Tool 1: Topic modelling in Voyant Tools
Voyant Tools as web-based platform for text analysis also includes a topic modelling option. In the interface of the Voyant suite, you can find it under Corpus Tools. This tool uses the Latent Dirichlet Allocation (LDA) algorithm, specifically the jsLDA implementation by David Mimno. The algorithm starts by temporarily assigning words in your documents to a set number of topics (you choose how many topics to create). This initial assignment isn’t meaningful yet — it’s just a starting point. The algorithm then goes through 50 iterations (or cycles) to improve the model. In each iteration, it adjusts which words belong to which topics based on how often they appear together in your documents. Over time, the topics become more coherent and meaningful. Because the process starts with a random temporary assignment, the final topics can vary slightly each time you run the analysis. This might seem inconsistent, but the topics usually maintain a logical structure. Think of it like shuffling a deck of cards: you’ll get a different order each time, but the same types of cards will still group together. In the topic output you see, only the top n (e.g. 10) words per topic are shown. The more words you include, the more overlaps you will see between the topics you created as each topic actually includes all word in your topic in the end. However, the words are ranked by how strongly they relate to the topic, with the first few words being the most defining for that topic.
To better understand what is happening behind the tool, you can use the Spyral Topic Modelling Notebook by Geoffrey Rockwell that walks you through the actual code. You don’t need to write any code from scratch but can read the explanations and follow the notebook’s steps. Like the user interface in Voyant, the topics notebook starts by loading a text corpus (e.g., the default "Frankenstein" text). The notebook then runs a probabilistic model (LDA) to identify topics and displays the results in a panel. You can adjust the number of topics and words per topic to fit your needs. This notebook is shared under a Creative Commons Attribution (CC BY) license and you may adapt it for your own projects.
Tool 2: DARIAH-DE Topic Explorer
The DARIAH-DE Topic Explorer is another beginner-friendly tool for topic modelling and specially designed for humanities research. It also uses LDA to generate topics from your text collection.
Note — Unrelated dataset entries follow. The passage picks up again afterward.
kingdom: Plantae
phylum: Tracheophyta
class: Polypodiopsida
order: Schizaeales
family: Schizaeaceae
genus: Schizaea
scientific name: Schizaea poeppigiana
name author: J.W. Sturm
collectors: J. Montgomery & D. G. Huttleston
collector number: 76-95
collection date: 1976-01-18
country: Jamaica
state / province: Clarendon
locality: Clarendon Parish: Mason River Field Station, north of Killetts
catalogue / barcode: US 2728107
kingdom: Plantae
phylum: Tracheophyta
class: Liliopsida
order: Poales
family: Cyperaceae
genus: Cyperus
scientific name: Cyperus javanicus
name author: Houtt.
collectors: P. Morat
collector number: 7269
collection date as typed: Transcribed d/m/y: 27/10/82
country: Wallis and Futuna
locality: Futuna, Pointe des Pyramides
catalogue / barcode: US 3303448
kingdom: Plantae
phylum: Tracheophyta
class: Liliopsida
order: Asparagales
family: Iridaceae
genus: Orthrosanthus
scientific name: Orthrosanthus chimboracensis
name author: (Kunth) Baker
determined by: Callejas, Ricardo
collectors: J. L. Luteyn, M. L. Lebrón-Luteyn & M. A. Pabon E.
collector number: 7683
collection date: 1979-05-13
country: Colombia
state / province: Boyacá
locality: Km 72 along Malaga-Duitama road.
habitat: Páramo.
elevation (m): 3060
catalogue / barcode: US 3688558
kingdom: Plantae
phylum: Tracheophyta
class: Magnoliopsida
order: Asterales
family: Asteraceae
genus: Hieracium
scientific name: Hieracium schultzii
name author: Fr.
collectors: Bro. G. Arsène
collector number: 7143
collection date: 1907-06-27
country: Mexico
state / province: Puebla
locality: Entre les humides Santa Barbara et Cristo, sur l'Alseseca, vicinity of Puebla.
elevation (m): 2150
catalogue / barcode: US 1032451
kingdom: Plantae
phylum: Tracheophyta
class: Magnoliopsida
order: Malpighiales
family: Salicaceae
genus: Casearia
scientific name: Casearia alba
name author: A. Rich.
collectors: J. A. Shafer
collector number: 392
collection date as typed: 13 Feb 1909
Similar to the Voyant topic modelling, the Topic Explorer allows you to upload plain text files (one per document), set stopwords and parameters, and run the model repeatedly. No coding skills are required. It is recommended to start with a small number of topics (5 to 10) and increase gradually. It is rare that you will already get the best result in the first attempt.
One unique feature of the DARIAH Topics Explorer going beyond the Voyant functionalities is that you can also display topic-document proportions as a heat map (see image below). This heat map provides a clear, color-coded overview of how strongly each topic is represented across all documents in your corpus. It helps you quickly identify which documents are most relevant to specific themes.